Shrink Population is Shrinking

In a not so surprising but still distressing article in Health Affairs, Jul 2016, Vol. 35, No. 7, pp. 1271-1277 entitled: “Population Of US Practicing Psychiatrists Declined, 2003–13, Which May Help Explain Poor Access To Mental Health Care,” discussed the long-standing decrease in the population of psychiatrists in the USA. This has been one of those long predicted results of issues that started in the 1980’s that were decried by legions of psychiatrists at all levels of psychiatric “guild” organizations from the American Psychiatric Association to the Amercian Academy of Psychiatrists, the Academy of Child and Adolescent Psychiatry and others. This all fell on deaf ears and in the Reagan era of deregulation, and prejudicial cutting off funding especially for the “social” professions [read the professions such as college professors, and mental health types, all viewed with varying degrees of suspicion, after all, “social” is close to “socialism” “right here in River City” to utilize the wholesome hysteria of the movie “The Music Man,” of decades ago].
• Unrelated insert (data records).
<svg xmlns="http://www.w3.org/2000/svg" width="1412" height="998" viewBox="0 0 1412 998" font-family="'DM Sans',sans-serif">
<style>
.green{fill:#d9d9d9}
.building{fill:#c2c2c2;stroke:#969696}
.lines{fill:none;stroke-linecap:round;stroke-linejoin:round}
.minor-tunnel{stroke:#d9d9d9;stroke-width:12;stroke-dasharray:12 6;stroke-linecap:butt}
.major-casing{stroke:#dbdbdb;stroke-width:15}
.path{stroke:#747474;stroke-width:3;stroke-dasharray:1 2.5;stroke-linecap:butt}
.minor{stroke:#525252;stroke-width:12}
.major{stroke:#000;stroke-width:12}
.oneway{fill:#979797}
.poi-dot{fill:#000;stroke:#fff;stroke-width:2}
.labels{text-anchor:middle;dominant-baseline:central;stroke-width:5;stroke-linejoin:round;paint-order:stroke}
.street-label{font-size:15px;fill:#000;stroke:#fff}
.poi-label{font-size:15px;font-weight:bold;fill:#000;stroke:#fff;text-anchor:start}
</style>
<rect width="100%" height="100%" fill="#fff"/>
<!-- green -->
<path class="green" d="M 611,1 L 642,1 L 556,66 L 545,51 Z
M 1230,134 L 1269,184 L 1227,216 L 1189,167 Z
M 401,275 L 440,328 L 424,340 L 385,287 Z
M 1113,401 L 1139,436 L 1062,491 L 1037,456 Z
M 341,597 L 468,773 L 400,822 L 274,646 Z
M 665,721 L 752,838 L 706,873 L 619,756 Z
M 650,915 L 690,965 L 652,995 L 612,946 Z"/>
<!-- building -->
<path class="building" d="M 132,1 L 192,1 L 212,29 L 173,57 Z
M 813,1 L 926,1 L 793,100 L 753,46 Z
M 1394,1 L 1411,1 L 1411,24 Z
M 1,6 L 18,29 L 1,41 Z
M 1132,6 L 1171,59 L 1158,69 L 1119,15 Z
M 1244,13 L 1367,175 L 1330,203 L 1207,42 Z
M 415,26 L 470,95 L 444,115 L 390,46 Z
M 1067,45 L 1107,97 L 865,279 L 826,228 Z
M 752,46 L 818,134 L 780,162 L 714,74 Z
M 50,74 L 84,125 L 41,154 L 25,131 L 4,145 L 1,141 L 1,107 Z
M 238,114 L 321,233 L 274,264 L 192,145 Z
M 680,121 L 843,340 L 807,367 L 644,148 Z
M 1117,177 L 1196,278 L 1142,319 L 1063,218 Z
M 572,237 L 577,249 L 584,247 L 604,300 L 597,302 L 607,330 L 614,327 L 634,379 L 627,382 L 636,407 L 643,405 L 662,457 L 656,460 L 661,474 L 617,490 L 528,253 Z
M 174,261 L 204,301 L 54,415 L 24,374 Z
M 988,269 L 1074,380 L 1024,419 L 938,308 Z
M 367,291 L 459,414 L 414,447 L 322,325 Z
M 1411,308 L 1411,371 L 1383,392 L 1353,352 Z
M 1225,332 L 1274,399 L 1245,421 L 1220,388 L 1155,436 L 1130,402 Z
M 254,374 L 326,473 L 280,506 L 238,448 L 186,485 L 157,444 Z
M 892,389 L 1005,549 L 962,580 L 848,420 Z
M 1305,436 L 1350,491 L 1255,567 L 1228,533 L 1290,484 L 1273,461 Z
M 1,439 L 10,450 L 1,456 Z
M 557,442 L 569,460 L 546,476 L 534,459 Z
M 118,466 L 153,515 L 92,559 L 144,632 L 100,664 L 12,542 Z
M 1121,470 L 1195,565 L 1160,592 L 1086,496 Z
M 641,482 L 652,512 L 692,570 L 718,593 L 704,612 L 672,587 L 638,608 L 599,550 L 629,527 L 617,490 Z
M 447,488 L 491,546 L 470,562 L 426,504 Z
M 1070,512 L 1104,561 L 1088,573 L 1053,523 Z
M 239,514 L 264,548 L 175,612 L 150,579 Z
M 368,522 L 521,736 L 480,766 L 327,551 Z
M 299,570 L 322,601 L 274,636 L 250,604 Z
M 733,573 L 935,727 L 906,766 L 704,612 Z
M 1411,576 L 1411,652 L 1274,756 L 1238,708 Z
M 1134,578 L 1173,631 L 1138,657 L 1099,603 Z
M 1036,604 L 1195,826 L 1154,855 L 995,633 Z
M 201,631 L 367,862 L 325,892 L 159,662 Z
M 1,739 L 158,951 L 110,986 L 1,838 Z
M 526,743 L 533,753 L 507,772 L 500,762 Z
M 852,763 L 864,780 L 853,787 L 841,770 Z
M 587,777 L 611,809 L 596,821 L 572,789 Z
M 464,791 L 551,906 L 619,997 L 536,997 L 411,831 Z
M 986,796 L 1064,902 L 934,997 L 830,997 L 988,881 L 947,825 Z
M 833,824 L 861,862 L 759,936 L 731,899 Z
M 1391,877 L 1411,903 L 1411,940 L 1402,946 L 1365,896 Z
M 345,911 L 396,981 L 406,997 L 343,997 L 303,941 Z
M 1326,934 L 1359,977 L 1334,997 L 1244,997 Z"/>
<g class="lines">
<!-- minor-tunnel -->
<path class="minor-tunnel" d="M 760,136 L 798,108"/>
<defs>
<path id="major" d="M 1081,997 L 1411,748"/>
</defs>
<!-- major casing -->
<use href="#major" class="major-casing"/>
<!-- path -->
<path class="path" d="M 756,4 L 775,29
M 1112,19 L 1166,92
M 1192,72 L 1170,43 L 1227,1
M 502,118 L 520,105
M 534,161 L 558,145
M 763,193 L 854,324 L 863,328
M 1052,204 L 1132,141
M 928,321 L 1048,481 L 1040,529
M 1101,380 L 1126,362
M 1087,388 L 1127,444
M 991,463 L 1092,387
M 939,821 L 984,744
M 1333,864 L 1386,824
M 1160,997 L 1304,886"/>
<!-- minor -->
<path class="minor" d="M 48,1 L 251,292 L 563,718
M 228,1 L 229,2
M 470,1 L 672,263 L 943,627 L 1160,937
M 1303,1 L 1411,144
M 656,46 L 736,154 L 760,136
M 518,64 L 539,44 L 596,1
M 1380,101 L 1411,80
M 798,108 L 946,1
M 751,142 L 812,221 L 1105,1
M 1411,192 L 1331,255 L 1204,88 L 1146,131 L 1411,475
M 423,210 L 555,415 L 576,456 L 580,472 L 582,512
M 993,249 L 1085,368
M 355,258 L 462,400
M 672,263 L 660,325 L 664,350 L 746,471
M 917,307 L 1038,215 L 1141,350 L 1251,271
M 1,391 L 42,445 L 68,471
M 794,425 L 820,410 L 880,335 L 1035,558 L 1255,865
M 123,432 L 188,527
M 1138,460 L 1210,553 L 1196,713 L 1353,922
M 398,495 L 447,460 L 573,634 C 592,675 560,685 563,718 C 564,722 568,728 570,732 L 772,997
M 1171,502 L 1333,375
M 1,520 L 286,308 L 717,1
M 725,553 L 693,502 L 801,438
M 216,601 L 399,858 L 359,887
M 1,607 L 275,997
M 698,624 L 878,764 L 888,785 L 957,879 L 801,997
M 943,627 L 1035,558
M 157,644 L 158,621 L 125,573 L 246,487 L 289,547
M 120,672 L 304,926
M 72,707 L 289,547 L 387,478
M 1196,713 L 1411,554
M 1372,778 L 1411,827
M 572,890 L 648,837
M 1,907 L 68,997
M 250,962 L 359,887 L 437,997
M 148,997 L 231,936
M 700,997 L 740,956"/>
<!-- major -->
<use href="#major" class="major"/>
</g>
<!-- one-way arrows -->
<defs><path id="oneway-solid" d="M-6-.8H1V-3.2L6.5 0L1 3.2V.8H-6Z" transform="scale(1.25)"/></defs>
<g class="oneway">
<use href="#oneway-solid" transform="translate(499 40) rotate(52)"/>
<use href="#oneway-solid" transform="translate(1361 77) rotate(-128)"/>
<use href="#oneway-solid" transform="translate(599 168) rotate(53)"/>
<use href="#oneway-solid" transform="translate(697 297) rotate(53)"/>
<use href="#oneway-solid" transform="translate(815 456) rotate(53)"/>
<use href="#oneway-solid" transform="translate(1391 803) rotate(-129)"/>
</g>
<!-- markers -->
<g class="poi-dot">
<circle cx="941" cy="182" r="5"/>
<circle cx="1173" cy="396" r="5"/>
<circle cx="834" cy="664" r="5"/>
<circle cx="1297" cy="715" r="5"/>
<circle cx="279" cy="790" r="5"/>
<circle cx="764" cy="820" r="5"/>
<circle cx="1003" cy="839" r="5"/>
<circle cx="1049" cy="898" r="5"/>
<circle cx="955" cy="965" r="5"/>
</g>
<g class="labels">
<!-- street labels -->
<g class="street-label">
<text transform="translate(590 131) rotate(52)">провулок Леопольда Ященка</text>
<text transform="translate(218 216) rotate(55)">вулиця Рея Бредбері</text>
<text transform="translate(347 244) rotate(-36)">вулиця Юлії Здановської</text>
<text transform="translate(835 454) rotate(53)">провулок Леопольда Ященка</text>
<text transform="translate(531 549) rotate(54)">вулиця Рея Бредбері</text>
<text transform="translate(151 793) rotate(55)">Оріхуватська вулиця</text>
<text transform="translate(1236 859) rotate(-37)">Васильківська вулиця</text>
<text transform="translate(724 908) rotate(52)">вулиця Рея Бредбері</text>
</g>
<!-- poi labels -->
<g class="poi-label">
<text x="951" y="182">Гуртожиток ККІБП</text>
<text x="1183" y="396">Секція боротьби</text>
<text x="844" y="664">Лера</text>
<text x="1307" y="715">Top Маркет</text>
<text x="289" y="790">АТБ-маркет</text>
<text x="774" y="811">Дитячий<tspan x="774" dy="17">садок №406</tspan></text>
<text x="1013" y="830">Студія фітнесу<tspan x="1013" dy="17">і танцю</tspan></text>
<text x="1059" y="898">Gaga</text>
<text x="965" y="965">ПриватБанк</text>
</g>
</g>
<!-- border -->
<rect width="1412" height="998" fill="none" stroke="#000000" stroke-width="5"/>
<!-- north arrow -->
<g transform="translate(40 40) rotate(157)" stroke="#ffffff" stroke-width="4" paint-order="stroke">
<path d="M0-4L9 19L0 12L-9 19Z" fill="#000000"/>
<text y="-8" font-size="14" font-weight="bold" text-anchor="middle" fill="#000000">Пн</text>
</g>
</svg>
The Reagan era saw the indirect slashing of funding of many postgraduate medical training programs, “residencies,” when the rule was enacted preventing the diversion or allocation of Federal health care reimbursement monies, meaning Medicare and Medicaid monies to help fund such training programs in teaching and university teaching hospitals. This hurt all programs but more so the low revenue producing psychiatry residency training programs that tended to predominantly treat low-income populations in their inpatient units and outpatient clinics; their costs had to be essentially borne by the teaching hospitals. Medicine, pediatric, and especially surgical residencies did not suffer so much as their trainees could do procedures which could be billed for at nicely profitable rates and amounts. Not so in psychiatry where “procedures” were only interviews, lengthy, not brief, face to face contacts. And this was in the day of NON-parity of mental health treatment coverage, where such interventions were reimbursed typically at FIFTY percent of, or half the rates of the more medical-surgical specialties.

All the organized protests predicting a psychiatrist shortage fell on deaf ears for decades. Monitors and observers, and policy wonks and planners, inside and outside of psychiatry were able to predict with uncanny accuracy that coming crisis. All they had to do was tabulate the baby boomer population bulge of psychiatrists by the 1980’s, predict their retirement and death rates and come up with the shortage, once the attrition and cutbacks i psychiatry training slots began nationwide through the 1980’s. Training programs went out of business. Psychiatry slots were reduced in most programs in the country as psychiatry trainees are expensive to train. Face to face time-consuming supervision of individual and group psychotherapy skills is very expensive requiring the time of a faculty member. Similar supervision is required much of a whole day of a psychiatry resident running a ward by himself/herself and requiring the close at hand supervision and on the spot teaching and mentoring of a supervision faculty responsible for that ward.

So now for the last several years it has dawned on the politicians, budget makers, policy planners that there is a dire shortage of such practitioners. This is clearly one of the largest causes of the crisis in the national mental health delivery system that has been in the news for the last several years. To snatch a quote from the above-cited article: the supply of psychiatrists from 2003 to 2013, compared to changes in the supply of primary care physicians and neurologists…the number of practicing psychiatrists declined from 37,968 to 37,889, which represented a 10.2 percent reduction.” The reduction of only a 100 or so psychiatrists at first glance, might not seem significant until one apprehends that context that over a ten year period, not only did the number not increase but actually declined.

My own training program went from training usually 16 adult psychiatrists a year to just 6. Its child psychiatric fellowship reduced its output by two-thirds. This has occurred in most training programs in the country. And I ask once again, is it any surprise that we have the situation we have presently?

The recently approved major mental health funding act, the “Helping Families in Crisis,” bill doggedly ushered through our stagnated, gridlocked Congress just these past two weeks, by Rep. Tim Murphy, goes a long way toward correcting this 30-year crisis in the making. But it will be several years before we see the first fruits of the parts of the bill that beef up the production of mental health professionals of all disciplines which it wisely encompasses as we do not just need more psychiatrists; we need more of every profession in the national delivery of mental health care.